Thursday, January 31, 2013

Albedo and More: Designing for Intense UV

We just heard from the expedition team at Antarctic Logistics and Expeditions (ALE), who have been using NEMO's Isopod 300 at their Mt. Vinson Low Camp this year.

We're psyched to hear that the tent is being used as a cooking/dining/lounging area for clients and expeditions.

The tent has been up for 3 rotations on Vinson—about 3-4 weeks in total, seeing a fair amount of use. Want to know a little nugget of information? UV can be the single biggest factor in tent deterioration for Arctic expeditions. Even though the UV level is not as intense as in equatorial regions, factors like heightened ozone depletion, continuous 24 hrs of daylight, and a crazy high albedo from snow/ice reflectance all contribute to the extremely high UV index.
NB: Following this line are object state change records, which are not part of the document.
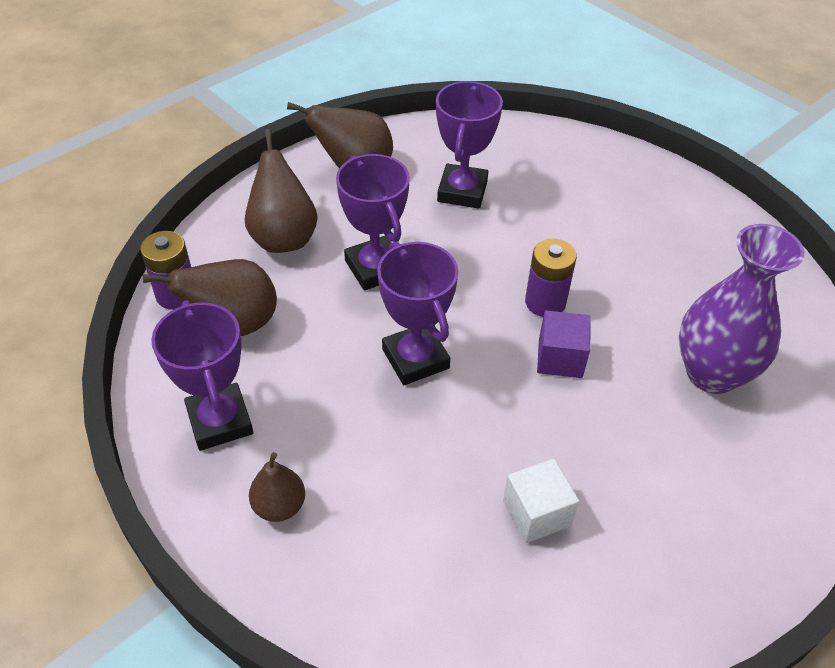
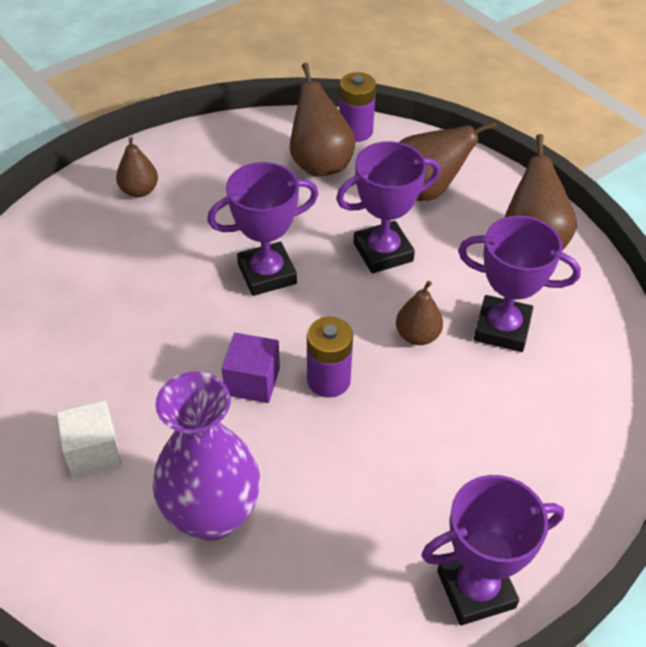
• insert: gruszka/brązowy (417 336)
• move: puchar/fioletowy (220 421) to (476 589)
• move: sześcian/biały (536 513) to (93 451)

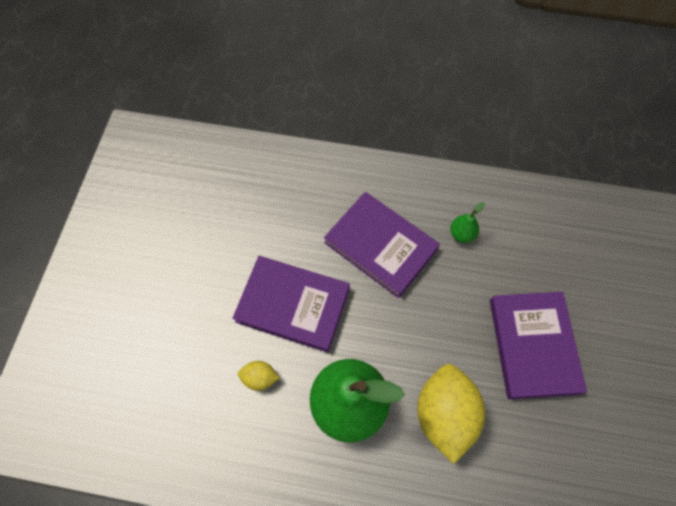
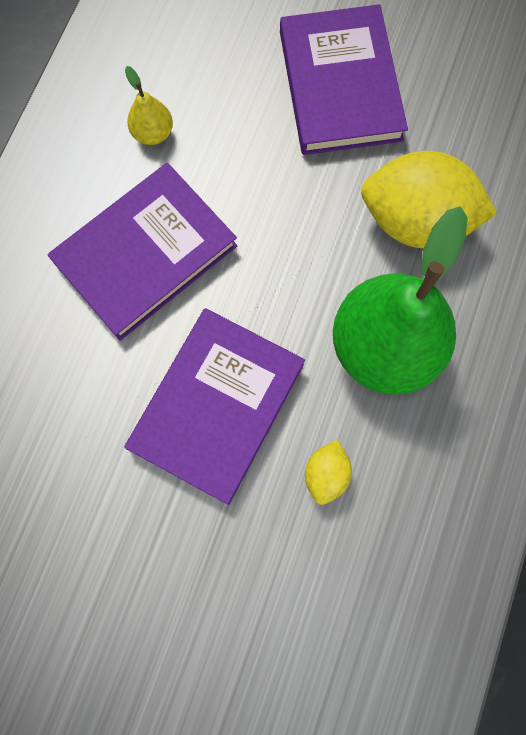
• recolor: gruszka/zielony (462 234) to gruszka/żółty (153 133)
• rotate: książka/fioletowy (533 345) = (340 85) 75 degrees clockwise

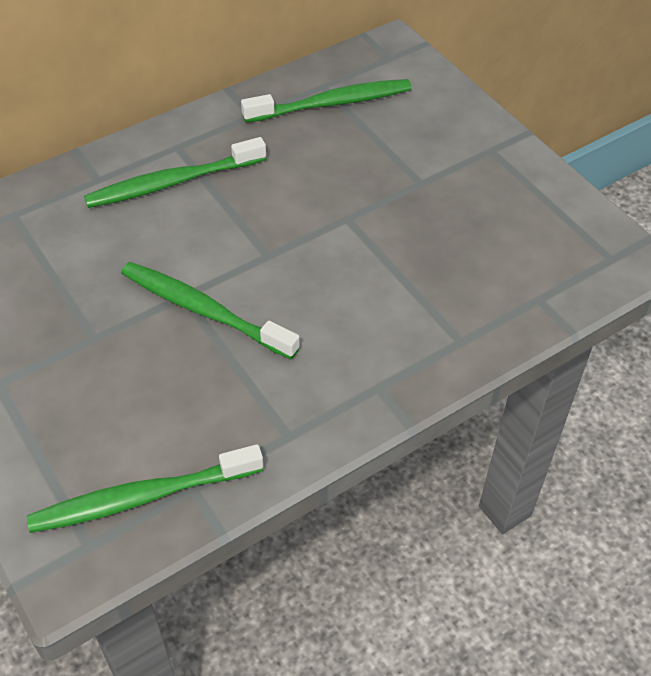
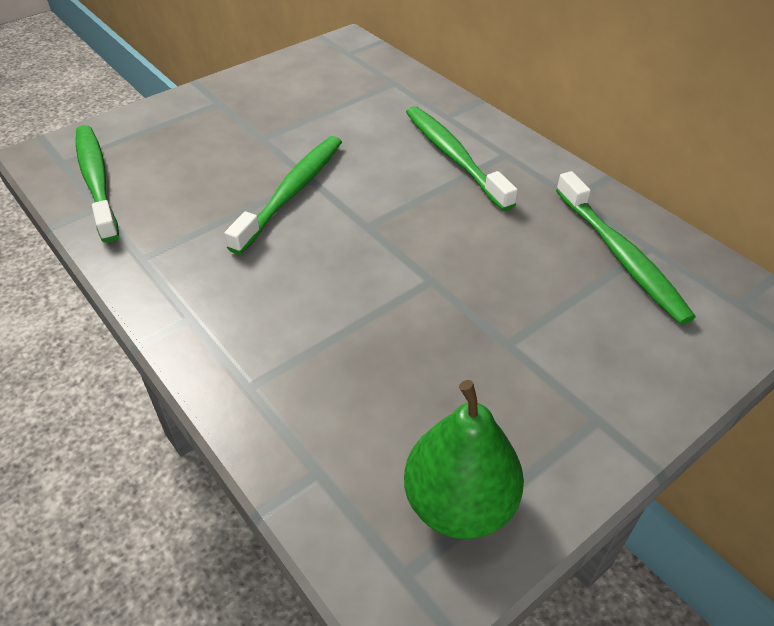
• insert: gruszka/zielony (459 503)

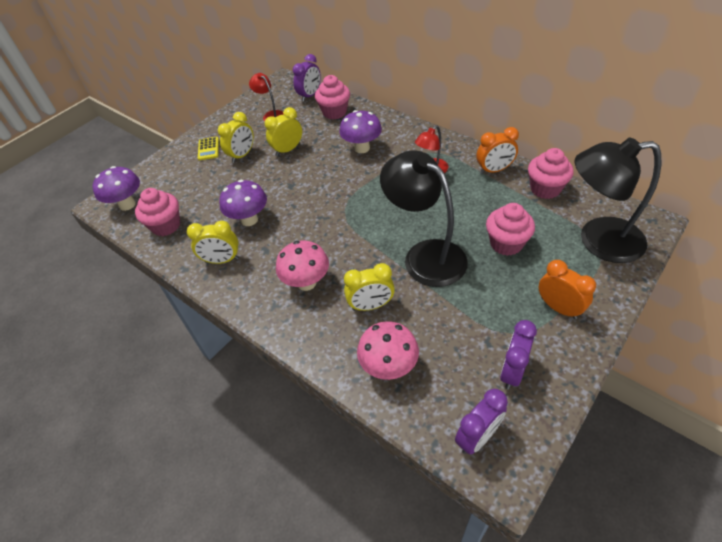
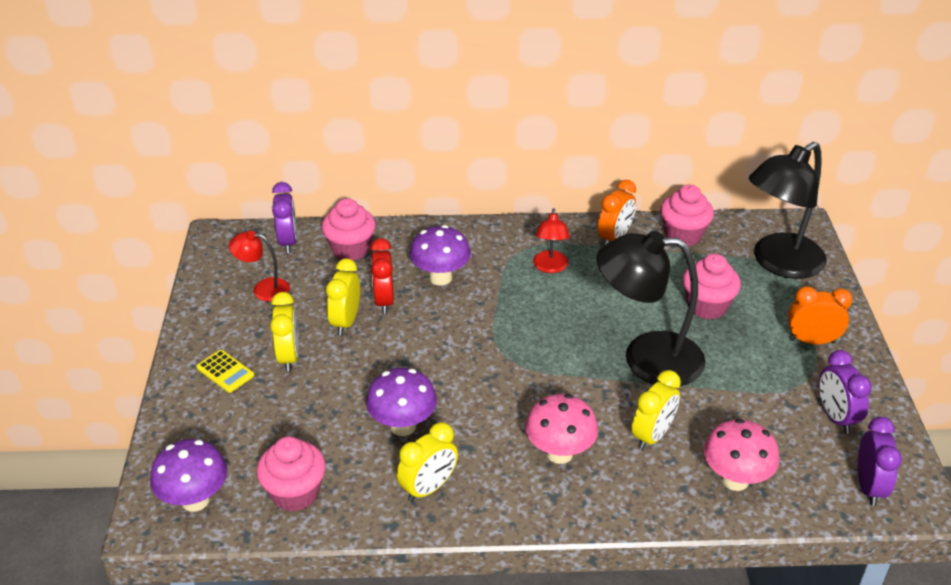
• insert: budzik/czerwony (384 301)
Expeditions like ALE's put up the tent for the duration of the trip (max of 90 days) —meaning that a typical season can see from 1000-2000 hours of exposure. If you don't take this bit of data in account for design, the fabrics will wear out and fall apart FAST. We designed the outer shell fabric for Isopod 300X with UV durability at the forefront.
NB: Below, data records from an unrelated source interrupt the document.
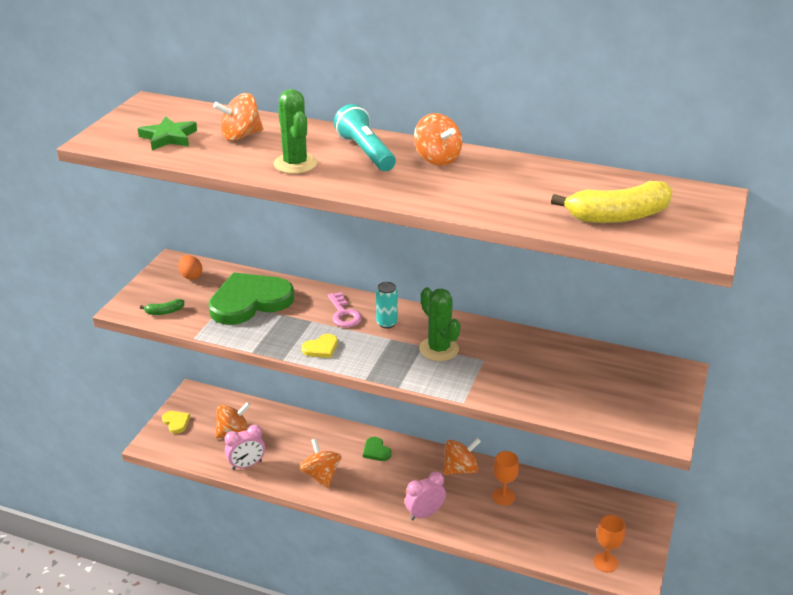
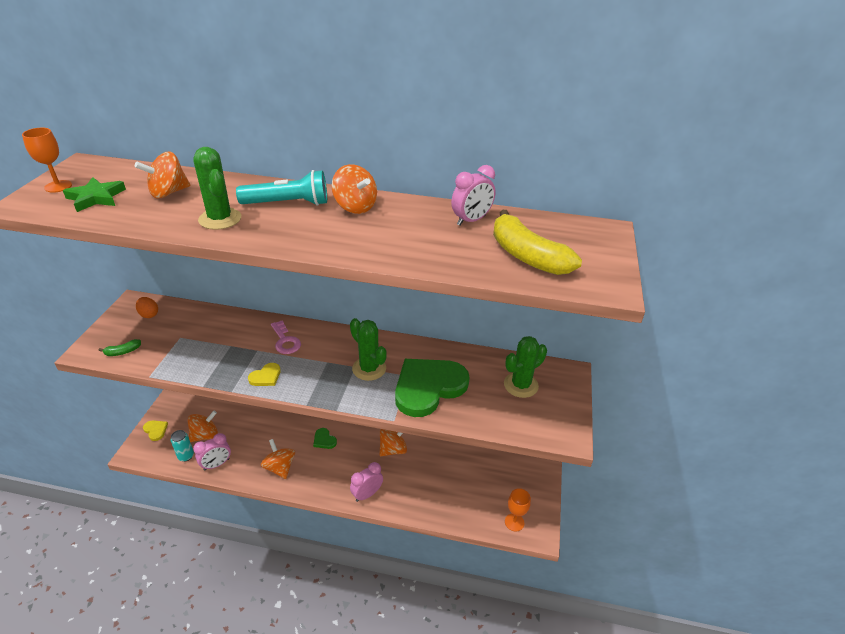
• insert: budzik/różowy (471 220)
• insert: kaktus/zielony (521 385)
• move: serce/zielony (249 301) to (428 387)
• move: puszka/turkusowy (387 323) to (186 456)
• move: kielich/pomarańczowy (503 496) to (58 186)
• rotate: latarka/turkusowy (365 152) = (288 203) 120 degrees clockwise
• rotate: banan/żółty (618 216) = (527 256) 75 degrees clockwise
The base fabric is a 150D polyester, since polyester has much more UV stability than nylon fibers. A Dyneema ripstop is then woven in to reinforce the fabric and give advanced UV protection. Dyneema is a super fiber of sorts, and exhibits almost no degradation with respects to UV exposure, water absorption, etc. UV inhibitors are also added to both the color dye, and the microporous breathable coating, giving a rock solid construction for environments like Antarctica. Proof is in the pudding though, so we look forward to hearing from the ALE team for many years to come.